6. Multiple offers are also out of style … Bargains in California may be rare , especially at lower price points, but at least there is a certain supply to choose from. Note a slightly above-average inventory of existing homes on the market as of Oct. 3: 34,456 listings in broker networks for the counties of Los Angeles, Orange, Riverside, and San Bernardino, ReportsOnHousing reported. At this time of year since 2012, this is slightly above the average listing count of 33,882. Please note: new escrows are up 14 per cent a year, and some investors are seeing the demand turn.
7. It’s not build-it-and-they-will-come but … Nobody’s building like yesterday. And, yes, in the last five years, California builders have filed permits to build single-family homes at a rate that is half the historic production.
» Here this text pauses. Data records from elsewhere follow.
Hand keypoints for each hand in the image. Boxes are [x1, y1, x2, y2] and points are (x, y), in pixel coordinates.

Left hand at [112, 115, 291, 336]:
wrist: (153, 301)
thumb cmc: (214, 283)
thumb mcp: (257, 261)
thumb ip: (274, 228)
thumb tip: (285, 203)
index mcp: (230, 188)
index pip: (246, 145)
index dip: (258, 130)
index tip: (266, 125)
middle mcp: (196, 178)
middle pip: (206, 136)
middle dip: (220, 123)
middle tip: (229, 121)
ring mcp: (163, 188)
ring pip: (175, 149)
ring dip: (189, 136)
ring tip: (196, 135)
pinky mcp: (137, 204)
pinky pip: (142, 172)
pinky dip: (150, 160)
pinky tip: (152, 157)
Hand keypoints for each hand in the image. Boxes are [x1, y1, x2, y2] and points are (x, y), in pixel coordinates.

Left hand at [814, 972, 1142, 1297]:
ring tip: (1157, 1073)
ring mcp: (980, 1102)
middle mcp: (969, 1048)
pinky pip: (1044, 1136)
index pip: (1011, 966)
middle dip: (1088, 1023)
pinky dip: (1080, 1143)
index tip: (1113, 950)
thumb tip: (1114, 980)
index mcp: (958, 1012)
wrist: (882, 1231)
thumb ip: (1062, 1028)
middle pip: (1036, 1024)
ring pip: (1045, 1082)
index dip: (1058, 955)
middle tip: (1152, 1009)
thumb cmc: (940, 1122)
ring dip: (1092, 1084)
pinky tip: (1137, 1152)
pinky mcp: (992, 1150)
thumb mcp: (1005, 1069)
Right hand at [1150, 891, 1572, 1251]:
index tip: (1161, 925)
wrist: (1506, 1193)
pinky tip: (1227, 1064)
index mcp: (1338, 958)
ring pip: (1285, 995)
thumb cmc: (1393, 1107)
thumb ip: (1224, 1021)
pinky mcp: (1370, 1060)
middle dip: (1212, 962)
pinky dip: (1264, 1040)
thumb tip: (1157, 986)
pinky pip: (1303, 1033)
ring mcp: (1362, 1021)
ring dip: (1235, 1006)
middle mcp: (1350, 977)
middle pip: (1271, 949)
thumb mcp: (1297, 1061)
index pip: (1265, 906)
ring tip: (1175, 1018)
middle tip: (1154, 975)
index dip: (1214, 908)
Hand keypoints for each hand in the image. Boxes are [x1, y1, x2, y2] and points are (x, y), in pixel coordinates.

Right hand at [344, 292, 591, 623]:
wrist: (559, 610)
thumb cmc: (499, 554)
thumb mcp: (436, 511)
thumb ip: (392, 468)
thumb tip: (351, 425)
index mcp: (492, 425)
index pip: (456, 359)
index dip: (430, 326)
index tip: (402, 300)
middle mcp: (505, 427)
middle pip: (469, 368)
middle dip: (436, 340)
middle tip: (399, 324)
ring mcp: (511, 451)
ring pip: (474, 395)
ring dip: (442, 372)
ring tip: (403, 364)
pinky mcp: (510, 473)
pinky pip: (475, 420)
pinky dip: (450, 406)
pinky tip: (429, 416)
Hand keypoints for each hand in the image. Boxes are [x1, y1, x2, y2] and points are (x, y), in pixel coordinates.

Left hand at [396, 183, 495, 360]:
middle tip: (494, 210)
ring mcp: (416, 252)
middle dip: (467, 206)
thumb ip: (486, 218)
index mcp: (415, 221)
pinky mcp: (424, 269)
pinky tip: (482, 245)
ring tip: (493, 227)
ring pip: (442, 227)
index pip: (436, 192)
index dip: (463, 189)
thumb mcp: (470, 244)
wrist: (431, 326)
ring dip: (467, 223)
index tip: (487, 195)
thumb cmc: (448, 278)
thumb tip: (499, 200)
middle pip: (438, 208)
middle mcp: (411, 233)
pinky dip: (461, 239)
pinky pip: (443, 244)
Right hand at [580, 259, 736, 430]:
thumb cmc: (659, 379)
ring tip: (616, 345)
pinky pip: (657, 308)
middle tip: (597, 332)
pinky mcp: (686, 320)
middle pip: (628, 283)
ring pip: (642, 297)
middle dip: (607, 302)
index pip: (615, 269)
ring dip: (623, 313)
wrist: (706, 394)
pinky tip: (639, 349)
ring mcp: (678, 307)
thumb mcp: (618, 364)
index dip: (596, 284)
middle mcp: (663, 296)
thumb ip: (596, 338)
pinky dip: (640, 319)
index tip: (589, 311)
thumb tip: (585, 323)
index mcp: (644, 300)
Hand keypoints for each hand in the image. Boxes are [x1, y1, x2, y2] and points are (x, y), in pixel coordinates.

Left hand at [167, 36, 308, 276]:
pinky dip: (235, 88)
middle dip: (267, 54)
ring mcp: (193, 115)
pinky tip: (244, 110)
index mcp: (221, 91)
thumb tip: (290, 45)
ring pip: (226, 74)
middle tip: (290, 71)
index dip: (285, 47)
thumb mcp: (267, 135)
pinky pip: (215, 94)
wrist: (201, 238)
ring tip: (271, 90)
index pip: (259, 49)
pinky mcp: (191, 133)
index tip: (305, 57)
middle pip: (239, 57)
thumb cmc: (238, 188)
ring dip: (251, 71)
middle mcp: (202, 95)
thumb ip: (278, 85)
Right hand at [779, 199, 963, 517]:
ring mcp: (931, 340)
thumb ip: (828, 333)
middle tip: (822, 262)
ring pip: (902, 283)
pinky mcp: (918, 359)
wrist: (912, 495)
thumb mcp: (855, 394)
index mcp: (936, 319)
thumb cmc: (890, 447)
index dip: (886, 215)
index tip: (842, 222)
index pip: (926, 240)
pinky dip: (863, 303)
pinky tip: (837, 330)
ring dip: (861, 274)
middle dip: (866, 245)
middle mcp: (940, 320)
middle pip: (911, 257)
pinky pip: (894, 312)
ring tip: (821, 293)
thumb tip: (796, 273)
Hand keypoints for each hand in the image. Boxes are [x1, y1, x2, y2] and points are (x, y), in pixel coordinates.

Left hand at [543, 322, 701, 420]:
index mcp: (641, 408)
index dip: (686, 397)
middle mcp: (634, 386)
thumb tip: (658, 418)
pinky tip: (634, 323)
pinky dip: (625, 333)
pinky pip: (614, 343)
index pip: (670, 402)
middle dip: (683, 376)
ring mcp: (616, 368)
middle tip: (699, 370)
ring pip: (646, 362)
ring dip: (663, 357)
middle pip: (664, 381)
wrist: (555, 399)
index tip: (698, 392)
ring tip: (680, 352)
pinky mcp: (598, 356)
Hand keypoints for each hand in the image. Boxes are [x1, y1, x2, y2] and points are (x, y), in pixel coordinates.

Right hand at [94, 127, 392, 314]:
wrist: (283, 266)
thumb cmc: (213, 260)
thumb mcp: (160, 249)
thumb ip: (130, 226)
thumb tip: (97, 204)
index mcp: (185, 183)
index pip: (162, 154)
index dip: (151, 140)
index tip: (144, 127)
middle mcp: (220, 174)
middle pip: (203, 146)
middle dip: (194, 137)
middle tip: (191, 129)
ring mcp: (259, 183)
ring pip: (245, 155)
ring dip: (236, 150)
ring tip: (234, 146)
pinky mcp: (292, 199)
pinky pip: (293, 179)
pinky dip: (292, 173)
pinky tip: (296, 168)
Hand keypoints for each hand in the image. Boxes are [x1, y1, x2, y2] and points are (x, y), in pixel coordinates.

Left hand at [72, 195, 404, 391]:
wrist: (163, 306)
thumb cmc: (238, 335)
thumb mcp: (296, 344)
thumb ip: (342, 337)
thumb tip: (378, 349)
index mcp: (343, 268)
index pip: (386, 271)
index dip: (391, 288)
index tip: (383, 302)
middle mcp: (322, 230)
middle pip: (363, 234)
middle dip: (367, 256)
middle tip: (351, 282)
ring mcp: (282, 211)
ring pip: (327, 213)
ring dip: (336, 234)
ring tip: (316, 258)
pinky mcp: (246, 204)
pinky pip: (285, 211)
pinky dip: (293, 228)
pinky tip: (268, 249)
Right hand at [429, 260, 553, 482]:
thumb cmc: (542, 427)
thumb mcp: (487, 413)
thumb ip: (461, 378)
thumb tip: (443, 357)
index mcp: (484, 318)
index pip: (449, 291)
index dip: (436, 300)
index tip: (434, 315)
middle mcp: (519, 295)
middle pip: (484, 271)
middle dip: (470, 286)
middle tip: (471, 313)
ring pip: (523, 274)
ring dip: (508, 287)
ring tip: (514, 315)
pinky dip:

Nonetheless, homebuilding is 85 percent higher than the low post-recession and has been running at the highest pace in 9 years. However, the builders have recently had trouble selling, particularly those fancy low-seven-figure models. Thus there are price cuts, freebies, and ready-to - move homes (ahem, unsold standing inventory).
8. Yes, we’re having a sale … It’s amazing what “normal” inventory does. It’s no longer a seller’s market, so house hunters have room to haggle. Ponder that, according to Zillow figures, five of the 11 major metro areas with the steepest price drop jumps this year are in the Golden State. Price-cut listings in the San Jose area soared 115 percent in a year; 67 percent in San Francisco; 31 percent in San Diego; 28 percent in Los Angeles and Orange counties; and 18 percent in the Inland Empire. And the "calling" price is just that: a wish list for the seller!
9. Thus, relative “affordability” … Still, think about an index from the California Association of Realtors that tries to replicate those conditions for first-time buyers. It showed theoretically "qualifying" 47 percent of households across the state to buy a starter home. Ignore the mathematical rationale and note that this "accessibility" figure is down from 73% in 2012 ... but who was willing to bet on housing just after the Great Recession when unemployment grew by 10% across the country? Compare the current readings of "accessibility" with pre-bubble conditions: 43 percent of "accessibility" was the standard in 2000-06. So history says, perhaps on an odd scale, these are not times that are unbelievably "unattainable."
10. And, finally, your landlord … California homeownership is neither risk-free, nor inexpensive. Yet it may give other guarantees of cash-flow which renting can not. According to the Consumer Price Index, rental costs in Los Angeles and Orange counties so far rose at the fastest pace in 14 years—5.5 percent — in 2019. In the counties of Riverside and San Bernardino it is just marginally better: up 4.3 percent. You need shelter. Wanna make a wealthy landlord, or take your shot at home-owned success?